Aquella mancha roja
Yo me sentía muy especial con aquellos zapatos rojos, de altísimos tacos y sobre todo muy pero muy caros.. Junto con su compañero, eran como dos nidos mágicos a quién yo confiaba mis pies. Al calzarlos sentía una energía que hacía que, inmediatamente, mi persona se armara como una marioneta sin hilos.
Me sentía otra, actuaba como si fuera otra, en realidad, ¡era otra!
Muy lejos de esta gris, chata, vulgar y acomplejada que soy el resto del tiempo.
Éramos totalmente contrapuestas. Cada una vivía o sobrevivía según me ponía o me sacaba esos hermosos zapatos rojos.
Subida en ellos me animaba a todo, usaba el maquillaje más atrevido, el peinado más extravagante, la ropa más audaz. Y mi cuerpo cambiaba. No se rían … ¡es verdad! Mis tobillos se afinaban, mis piernas se torneaban y aunque no lo crean también se alargaban. ¡Y no hablemos de mi cola!. Ningún hombre podía dejar de mirarla y admirarla. También mi cintura hablaba por sí misma, no exagero al decir que llegaba a medir varios centímetros menos.
Y por eso atesoré durante mucho tiempo ese zapato.
Con ellos me transformaba en una diosa y fueron muchos los hombres que quedaron esperando una mirada, una sonrisa, ¡pero yo no les daba nada!
Fueron tantos que perdí la cuenta y sus rostros se borraron de mi mente, pero el de aquel… ¡aquél no se me borró nunca!.
Lo sigo recordando con tanto amor como odio. Amor, porque él fue el único que me hizo sentir que el piso, bajo esos zapatos, se movía como en un terremoto. Odio porque fue quién terminó con mi aplomo, con mi seguridad de saber qué hacer con los hombres y además, porque por su culpa yo perdí uno de los zapatos rojos.

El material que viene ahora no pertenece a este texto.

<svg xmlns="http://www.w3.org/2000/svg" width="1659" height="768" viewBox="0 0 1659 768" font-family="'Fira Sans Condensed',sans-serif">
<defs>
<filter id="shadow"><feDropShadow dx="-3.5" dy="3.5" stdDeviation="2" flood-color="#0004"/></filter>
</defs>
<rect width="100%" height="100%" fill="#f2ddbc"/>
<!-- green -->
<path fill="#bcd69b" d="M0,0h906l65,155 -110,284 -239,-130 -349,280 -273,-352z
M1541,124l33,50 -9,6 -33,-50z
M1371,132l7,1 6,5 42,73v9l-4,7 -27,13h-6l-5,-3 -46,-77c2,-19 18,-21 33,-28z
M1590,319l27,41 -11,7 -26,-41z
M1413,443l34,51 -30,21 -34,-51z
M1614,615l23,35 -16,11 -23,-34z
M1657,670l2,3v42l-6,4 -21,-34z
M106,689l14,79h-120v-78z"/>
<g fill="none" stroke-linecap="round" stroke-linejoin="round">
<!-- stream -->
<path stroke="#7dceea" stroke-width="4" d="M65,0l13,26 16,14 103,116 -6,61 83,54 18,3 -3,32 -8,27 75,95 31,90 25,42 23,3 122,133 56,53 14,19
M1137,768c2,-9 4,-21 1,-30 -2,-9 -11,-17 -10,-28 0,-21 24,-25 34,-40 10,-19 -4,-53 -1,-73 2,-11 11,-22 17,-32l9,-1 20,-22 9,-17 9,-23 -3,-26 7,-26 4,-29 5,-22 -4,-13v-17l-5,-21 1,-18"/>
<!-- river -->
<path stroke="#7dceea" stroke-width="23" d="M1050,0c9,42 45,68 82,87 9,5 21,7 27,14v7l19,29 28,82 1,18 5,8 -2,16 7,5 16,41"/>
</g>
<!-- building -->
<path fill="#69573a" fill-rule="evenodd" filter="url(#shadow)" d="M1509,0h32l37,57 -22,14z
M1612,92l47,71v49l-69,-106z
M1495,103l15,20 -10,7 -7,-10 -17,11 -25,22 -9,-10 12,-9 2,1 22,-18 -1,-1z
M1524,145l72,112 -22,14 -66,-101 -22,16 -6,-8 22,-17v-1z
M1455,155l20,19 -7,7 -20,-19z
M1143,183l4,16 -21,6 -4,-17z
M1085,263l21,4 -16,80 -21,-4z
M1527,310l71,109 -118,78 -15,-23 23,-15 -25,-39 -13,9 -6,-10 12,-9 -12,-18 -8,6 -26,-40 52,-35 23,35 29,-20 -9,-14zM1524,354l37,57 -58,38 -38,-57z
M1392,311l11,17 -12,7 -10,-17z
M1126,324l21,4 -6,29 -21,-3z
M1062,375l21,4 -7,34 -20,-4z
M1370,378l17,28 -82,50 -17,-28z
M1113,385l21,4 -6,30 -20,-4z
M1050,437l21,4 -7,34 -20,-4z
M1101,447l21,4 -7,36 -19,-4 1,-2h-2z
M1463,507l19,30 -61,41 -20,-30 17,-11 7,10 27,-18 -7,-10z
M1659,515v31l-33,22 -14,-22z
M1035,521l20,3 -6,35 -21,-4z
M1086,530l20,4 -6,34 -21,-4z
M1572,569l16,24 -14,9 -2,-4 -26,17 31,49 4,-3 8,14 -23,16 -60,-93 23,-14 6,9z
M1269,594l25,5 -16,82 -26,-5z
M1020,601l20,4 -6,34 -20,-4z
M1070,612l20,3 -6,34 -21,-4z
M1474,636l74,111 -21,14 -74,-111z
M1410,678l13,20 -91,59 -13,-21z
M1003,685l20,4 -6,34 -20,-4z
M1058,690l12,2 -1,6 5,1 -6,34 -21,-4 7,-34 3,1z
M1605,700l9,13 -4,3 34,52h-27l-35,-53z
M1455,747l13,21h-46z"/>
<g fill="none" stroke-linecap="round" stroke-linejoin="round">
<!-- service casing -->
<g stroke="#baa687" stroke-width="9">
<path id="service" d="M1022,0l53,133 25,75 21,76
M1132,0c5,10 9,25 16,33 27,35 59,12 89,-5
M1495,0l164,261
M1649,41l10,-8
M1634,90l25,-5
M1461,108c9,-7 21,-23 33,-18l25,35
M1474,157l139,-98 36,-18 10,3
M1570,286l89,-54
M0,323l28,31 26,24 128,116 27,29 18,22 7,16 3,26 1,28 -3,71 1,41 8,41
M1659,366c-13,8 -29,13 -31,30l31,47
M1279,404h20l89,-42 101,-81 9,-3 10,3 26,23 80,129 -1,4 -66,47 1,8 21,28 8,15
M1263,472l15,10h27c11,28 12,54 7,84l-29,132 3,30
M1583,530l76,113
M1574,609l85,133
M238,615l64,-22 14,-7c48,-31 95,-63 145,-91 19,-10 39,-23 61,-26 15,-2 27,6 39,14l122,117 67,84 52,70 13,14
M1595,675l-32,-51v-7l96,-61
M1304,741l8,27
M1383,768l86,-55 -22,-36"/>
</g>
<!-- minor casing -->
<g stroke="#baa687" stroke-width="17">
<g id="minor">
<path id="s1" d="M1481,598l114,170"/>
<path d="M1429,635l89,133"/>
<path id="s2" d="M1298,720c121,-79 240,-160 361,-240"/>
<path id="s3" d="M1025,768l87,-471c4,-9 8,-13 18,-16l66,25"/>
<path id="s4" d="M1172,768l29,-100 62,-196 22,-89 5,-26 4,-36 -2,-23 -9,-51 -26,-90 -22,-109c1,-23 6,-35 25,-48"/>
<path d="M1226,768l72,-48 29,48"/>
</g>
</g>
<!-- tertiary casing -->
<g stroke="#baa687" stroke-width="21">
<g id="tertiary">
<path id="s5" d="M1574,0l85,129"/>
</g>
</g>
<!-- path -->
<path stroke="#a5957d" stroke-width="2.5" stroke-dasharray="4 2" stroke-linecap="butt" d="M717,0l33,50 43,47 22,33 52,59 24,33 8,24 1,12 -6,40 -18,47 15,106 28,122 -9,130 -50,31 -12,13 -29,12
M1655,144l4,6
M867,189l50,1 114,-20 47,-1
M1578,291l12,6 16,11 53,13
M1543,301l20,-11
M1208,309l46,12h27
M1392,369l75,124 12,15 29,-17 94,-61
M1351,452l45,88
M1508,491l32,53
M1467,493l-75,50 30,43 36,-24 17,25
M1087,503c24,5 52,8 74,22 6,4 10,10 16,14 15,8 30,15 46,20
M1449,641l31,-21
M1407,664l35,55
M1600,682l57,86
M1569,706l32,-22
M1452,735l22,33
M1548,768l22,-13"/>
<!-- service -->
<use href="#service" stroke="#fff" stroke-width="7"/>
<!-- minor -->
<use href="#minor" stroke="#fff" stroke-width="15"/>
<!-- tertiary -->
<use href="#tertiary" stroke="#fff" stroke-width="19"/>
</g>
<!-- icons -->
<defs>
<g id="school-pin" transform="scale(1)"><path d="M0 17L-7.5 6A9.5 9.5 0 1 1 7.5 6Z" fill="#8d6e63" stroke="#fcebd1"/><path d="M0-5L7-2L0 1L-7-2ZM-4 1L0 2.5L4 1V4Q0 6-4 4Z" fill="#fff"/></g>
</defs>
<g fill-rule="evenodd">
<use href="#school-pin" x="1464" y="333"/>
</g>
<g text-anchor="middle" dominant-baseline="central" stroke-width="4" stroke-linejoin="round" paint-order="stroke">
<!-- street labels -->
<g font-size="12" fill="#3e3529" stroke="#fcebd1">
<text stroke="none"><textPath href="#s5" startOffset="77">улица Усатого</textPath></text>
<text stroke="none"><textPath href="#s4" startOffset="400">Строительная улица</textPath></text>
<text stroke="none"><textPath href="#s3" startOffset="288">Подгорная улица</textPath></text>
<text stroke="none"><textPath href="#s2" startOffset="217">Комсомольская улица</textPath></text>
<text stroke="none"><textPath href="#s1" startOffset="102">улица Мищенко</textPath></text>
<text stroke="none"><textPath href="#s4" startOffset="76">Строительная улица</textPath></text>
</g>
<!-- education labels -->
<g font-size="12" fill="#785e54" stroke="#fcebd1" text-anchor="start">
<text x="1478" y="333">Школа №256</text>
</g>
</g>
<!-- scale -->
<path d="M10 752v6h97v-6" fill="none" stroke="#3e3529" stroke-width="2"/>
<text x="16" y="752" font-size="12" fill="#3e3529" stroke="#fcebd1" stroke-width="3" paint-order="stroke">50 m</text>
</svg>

Después de aquella noche en que perversamente lo sometí a cuantos malos tratos se me ocurrieron, mi mala suerte quiso que, a la mañana siguiente, caminara hacia el taller de un remendón. Los llevaba en una bolsa y , para mi sorpresa , en una esquina me encontré con él. Desprevenida, comencé tartamudear, mi cara se puso roja como un tomate, mis ojos se veían redondos, lavados y sólo expresaban el pánico que me invadía y me dejaba paralizada.

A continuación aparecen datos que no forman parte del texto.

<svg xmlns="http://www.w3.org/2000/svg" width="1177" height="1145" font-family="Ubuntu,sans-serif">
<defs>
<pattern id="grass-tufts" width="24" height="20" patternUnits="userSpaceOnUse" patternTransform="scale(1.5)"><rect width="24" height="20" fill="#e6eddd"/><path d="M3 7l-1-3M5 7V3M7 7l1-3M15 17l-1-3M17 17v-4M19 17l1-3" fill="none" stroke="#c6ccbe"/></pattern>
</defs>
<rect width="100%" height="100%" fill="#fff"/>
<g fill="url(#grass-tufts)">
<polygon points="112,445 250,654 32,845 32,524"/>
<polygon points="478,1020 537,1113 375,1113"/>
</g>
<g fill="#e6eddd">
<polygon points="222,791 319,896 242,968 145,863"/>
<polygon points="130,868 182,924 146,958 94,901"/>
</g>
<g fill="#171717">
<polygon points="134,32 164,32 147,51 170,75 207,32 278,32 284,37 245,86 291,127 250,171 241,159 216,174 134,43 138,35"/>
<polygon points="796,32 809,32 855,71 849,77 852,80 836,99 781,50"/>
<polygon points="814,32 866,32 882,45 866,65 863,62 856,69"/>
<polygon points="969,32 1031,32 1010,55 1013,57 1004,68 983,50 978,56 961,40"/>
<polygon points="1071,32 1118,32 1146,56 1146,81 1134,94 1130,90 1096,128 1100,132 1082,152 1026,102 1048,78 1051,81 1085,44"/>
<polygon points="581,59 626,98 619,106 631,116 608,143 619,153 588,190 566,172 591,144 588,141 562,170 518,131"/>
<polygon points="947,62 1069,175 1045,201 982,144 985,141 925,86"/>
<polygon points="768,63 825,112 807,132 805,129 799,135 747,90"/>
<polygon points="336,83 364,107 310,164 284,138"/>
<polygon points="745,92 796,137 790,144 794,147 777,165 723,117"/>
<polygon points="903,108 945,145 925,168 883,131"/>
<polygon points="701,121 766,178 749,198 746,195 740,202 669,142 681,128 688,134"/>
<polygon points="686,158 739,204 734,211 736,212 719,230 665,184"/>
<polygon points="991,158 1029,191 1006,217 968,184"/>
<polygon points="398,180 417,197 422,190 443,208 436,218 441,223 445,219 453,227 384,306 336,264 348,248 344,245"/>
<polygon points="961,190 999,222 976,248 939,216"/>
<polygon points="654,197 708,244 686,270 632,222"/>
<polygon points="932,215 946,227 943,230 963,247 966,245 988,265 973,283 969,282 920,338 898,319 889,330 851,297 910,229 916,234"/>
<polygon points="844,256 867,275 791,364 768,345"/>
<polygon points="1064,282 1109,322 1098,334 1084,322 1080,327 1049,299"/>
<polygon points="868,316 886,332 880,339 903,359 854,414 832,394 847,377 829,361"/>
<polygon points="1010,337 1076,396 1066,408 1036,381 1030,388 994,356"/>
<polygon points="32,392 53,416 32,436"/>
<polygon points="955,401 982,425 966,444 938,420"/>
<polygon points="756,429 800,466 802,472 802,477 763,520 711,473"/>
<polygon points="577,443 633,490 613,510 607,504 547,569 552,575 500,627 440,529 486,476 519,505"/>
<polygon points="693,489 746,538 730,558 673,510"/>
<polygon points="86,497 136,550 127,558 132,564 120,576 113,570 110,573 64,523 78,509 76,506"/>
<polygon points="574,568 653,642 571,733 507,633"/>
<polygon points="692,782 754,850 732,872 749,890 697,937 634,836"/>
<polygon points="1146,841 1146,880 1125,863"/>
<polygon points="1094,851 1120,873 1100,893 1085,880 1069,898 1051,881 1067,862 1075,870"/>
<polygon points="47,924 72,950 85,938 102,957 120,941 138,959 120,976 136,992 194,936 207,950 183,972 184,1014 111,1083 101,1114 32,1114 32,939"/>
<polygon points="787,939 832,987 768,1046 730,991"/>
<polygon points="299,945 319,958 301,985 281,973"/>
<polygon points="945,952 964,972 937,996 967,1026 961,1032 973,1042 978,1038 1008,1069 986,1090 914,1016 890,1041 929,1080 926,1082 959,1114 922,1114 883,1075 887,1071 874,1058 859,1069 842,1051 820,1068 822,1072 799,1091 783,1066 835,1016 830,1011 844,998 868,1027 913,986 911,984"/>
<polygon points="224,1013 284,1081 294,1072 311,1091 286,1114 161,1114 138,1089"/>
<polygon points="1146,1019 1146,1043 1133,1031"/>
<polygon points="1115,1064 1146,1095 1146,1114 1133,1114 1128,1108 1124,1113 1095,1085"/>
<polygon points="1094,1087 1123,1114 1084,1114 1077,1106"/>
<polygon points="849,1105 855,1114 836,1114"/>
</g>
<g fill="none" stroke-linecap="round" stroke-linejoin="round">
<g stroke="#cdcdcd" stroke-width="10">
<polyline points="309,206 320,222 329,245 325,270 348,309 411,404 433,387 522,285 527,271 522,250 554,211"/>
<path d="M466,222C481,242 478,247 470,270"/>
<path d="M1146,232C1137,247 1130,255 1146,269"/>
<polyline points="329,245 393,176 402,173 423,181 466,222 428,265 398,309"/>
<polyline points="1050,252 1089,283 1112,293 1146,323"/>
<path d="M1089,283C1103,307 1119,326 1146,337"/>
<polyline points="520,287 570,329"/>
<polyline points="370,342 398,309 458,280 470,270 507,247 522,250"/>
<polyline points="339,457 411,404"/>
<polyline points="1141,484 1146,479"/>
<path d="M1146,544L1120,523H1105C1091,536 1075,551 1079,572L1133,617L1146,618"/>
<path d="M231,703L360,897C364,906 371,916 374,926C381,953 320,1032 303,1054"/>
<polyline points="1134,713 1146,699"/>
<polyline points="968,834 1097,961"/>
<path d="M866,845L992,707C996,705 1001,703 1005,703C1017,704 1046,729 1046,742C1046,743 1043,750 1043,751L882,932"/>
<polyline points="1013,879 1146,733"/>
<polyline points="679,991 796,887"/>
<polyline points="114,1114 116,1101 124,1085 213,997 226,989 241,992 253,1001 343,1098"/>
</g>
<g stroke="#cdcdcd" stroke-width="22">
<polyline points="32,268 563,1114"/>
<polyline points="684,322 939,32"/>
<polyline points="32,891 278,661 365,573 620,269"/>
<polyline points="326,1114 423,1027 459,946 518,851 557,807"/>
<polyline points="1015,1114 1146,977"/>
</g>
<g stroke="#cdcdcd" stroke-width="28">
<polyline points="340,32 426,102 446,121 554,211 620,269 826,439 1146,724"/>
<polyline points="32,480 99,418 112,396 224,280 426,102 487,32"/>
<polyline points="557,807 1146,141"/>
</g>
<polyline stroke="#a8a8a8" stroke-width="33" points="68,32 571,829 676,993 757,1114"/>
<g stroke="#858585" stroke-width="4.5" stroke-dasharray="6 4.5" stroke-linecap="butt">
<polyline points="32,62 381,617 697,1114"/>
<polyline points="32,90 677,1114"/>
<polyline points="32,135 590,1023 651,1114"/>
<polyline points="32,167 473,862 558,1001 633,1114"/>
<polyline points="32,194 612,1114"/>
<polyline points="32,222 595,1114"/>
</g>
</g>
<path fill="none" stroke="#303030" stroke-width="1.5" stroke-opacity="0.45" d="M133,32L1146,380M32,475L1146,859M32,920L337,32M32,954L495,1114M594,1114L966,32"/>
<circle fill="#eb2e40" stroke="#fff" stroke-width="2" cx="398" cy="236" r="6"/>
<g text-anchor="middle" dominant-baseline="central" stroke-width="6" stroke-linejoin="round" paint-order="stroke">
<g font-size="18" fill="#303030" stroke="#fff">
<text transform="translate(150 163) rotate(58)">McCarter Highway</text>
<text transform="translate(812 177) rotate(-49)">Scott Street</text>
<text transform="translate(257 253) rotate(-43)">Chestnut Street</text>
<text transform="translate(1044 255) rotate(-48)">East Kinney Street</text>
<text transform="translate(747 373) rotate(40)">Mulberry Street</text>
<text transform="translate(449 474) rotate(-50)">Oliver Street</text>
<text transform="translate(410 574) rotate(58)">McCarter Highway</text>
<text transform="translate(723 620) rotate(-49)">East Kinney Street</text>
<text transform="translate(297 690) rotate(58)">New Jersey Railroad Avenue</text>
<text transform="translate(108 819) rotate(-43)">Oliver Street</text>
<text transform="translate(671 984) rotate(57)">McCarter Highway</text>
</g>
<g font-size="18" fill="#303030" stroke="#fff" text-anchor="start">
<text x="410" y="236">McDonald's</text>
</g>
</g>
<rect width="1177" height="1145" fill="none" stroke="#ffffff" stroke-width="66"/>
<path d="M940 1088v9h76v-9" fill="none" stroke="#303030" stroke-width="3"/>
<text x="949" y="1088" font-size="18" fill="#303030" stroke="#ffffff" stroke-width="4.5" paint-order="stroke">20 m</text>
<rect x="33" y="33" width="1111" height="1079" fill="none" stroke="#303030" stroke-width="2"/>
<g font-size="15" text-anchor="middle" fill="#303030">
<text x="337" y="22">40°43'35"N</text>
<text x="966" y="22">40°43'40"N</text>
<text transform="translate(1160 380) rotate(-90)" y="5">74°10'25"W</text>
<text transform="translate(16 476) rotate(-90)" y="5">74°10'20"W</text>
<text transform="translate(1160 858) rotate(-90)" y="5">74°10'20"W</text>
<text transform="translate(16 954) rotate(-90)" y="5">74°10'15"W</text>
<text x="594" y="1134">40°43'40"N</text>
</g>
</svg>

Al principio actuó moderadamente, pero al ver mi confusión y mi falta de confianza comenzó a burlarse de la forma más despiadada. Sin duda tomaba revancha por tantos desprecios recibidos. Yo no atiné a nada, después de un instante que pareció una eternidad mi furia y rencor comenzaron a subir por mi pecho, no pude pronunciar palabra. Finalmente mi única reacción fue arrojar uno de mis zapatos a su estúpida cabeza.
Después de rebotar en ella cayó al pavimento quedando allí como una pequeña mancha roja, tan roja como la rabia que me desbordaba.
Escapé tan rápido que no pensé que dejaba atrás la mejor parte de mi vida, la más linda, la más dichosa.
Mucho tiempo pasé cargando con semejante frustración, no necesito describir la tristeza en que se hundió mi vida. Solo se me ocurrió volver a esa esquina cada año, al cumplirse la fecha, para recordar con inmensa pena la muerte de mi “Yo” feliz.
Pero este último no quise seguir con la rutina, decidí que debía llegar al lugar y arrojar el otro zapato y, de esa manera, terminar para siempre con esta maldita historia.
Estuve en ese sitio largo rato y cuando el recuerdo se volvió insoportable, saqué de la bolsa de plástico el otro zapato rojo. Ya mi brazo estaba en alto, a punto de enviarlo al medio de aquella avenida, cuando una voz me detuvo, era el vendedor de diarios.
Desde adentro de su kiosco aquel anciano me sonreía mientras su mirada cómplice me decía que él compartía mi secreto desde hacía mucho tiempo…
–¡Si va a tirar ese zapato, entonces tire también este!
En medio de mi asombro, comprobé que en su mano estaba el otro zapato rojo. Y continuó diciendo:— ¡Ya que esperó veinte años colgado del techo de mi kiosco, se merece terminar junto a su compañero!…¿No le parece…señor?